Data in this exercise:
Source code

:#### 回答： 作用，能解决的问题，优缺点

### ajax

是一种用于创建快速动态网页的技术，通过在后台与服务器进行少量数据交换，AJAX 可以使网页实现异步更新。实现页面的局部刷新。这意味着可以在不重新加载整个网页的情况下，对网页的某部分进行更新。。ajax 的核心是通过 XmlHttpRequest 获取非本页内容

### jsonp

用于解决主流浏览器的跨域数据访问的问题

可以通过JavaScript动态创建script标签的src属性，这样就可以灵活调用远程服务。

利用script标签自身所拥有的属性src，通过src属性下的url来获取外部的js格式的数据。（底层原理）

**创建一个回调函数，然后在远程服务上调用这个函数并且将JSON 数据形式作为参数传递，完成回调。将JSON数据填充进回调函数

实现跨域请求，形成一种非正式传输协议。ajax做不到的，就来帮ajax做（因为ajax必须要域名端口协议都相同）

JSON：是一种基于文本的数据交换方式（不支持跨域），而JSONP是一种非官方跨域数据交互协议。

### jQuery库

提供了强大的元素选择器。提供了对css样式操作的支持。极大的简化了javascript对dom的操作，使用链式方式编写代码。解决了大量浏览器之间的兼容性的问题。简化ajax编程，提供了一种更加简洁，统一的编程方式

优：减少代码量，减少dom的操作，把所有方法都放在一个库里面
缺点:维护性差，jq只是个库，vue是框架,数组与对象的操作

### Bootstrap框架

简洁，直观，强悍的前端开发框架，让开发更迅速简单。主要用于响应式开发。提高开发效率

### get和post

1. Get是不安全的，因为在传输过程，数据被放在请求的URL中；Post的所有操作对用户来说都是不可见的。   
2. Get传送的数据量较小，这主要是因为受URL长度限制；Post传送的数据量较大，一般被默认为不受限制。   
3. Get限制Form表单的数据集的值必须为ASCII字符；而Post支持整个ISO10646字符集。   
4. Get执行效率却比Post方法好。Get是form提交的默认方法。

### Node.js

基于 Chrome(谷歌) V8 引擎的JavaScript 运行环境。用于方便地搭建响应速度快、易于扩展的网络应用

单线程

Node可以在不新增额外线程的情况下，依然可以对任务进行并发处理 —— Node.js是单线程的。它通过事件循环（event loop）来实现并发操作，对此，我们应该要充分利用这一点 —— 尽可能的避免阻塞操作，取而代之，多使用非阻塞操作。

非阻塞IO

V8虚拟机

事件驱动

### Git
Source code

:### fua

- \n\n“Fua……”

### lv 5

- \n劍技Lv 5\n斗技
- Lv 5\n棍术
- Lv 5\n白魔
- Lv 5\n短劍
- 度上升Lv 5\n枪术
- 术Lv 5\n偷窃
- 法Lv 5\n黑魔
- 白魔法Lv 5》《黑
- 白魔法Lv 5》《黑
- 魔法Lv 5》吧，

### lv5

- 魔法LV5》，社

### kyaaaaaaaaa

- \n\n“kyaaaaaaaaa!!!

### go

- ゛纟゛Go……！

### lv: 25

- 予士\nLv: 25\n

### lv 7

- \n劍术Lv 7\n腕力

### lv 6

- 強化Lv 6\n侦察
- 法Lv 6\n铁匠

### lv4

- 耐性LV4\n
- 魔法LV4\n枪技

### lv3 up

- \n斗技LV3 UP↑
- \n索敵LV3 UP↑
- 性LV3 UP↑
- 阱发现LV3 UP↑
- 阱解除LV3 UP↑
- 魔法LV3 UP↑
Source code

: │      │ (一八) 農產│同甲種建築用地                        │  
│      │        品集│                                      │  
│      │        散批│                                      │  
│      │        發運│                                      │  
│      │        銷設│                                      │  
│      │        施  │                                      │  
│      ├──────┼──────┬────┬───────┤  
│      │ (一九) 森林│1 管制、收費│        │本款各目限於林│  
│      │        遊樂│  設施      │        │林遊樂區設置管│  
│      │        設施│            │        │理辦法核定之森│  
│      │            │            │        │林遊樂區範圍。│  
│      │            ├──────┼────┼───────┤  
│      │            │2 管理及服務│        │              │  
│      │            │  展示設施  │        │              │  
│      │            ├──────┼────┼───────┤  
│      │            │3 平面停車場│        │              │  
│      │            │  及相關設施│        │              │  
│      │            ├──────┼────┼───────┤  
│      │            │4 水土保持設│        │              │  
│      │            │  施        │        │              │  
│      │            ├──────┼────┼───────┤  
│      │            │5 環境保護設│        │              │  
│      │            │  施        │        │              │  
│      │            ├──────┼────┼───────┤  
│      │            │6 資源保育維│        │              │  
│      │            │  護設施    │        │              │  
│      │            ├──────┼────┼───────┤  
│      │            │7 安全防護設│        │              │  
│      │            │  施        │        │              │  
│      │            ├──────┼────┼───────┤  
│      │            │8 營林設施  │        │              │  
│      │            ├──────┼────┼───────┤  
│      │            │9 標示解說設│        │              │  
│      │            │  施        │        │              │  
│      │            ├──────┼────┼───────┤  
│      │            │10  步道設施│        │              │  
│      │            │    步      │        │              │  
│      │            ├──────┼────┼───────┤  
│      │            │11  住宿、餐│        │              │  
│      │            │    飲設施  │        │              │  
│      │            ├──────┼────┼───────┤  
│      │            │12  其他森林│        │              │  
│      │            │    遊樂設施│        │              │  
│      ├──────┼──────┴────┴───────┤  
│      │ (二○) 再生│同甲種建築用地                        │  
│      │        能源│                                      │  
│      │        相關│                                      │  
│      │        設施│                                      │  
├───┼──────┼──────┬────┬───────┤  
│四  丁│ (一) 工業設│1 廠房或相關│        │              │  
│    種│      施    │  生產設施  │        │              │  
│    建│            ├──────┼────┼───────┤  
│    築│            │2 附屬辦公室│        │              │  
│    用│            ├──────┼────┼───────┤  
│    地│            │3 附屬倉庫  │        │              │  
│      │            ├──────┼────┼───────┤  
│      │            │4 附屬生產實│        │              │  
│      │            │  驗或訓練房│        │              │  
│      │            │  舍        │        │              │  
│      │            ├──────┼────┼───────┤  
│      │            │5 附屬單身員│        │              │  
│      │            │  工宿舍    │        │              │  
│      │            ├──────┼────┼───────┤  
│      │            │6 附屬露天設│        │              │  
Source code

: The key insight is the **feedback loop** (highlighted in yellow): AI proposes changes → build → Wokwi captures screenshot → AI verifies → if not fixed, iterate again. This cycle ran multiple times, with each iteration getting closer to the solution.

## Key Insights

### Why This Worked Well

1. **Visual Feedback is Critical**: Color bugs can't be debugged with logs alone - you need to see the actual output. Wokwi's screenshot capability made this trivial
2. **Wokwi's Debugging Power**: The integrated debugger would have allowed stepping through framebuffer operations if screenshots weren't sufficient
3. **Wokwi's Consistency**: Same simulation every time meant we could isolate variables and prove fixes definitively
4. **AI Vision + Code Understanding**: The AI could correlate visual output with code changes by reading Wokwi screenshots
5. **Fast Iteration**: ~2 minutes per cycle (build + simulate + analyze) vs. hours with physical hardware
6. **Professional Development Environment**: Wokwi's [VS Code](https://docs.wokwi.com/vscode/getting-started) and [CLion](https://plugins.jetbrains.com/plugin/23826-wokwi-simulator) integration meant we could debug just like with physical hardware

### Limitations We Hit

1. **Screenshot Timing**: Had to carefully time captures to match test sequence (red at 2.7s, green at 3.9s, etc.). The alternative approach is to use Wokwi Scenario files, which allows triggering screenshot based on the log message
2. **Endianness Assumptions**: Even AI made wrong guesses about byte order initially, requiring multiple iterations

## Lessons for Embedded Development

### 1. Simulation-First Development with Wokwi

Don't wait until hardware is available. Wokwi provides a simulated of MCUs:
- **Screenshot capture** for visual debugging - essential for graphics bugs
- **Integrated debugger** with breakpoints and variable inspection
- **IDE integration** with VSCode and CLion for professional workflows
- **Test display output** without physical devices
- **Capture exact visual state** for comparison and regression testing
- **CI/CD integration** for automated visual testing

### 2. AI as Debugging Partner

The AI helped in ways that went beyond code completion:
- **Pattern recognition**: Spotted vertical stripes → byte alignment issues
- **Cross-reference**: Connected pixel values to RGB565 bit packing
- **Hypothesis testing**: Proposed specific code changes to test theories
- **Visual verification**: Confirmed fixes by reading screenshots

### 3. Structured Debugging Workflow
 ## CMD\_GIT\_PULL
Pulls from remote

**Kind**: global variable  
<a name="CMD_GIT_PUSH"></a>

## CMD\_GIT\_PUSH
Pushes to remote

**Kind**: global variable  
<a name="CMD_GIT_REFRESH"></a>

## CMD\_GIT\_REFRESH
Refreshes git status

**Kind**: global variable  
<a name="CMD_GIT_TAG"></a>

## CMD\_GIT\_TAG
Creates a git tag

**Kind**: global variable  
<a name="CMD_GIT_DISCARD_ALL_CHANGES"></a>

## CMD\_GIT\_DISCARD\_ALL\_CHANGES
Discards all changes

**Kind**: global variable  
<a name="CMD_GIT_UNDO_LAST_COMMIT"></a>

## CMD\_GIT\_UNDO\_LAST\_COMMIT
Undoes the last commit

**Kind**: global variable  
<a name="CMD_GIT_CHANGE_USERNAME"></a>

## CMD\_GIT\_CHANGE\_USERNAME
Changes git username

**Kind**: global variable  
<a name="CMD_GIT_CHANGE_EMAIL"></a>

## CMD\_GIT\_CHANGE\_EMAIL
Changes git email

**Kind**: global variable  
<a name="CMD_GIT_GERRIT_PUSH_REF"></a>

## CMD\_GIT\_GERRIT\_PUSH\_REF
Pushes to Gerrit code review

What the exercise asks: Starting at the row that contains "Don't wait until" and ending with the row that contains "Refreshes git status", write those rows out again, switching "global variable" to "module constant" and leaving everything else the same.

Problem solution:
Don't wait until hardware is available. Wokwi provides a simulated of MCUs:
- **Screenshot capture** for visual debugging - essential for graphics bugs
- **Integrated debugger** with breakpoints and variable inspection
- **IDE integration** with VSCode and CLion for professional workflows
- **Test display output** without physical devices
- **Capture exact visual state** for comparison and regression testing
- **CI/CD integration** for automated visual testing

### 2. AI as Debugging Partner

The AI helped in ways that went beyond code completion:
- **Pattern recognition**: Spotted vertical stripes → byte alignment issues
- **Cross-reference**: Connected pixel values to RGB565 bit packing
- **Hypothesis testing**: Proposed specific code changes to test theories
- **Visual verification**: Confirmed fixes by reading screenshots

### 3. Structured Debugging Workflow
 ## CMD\_GIT\_PULL
Pulls from remote

**Kind**: module constant  
<a name="CMD_GIT_PUSH"></a>

## CMD\_GIT\_PUSH
Pushes to remote

**Kind**: module constant  
<a name="CMD_GIT_REFRESH"></a>

## CMD\_GIT\_REFRESH
Refreshes git status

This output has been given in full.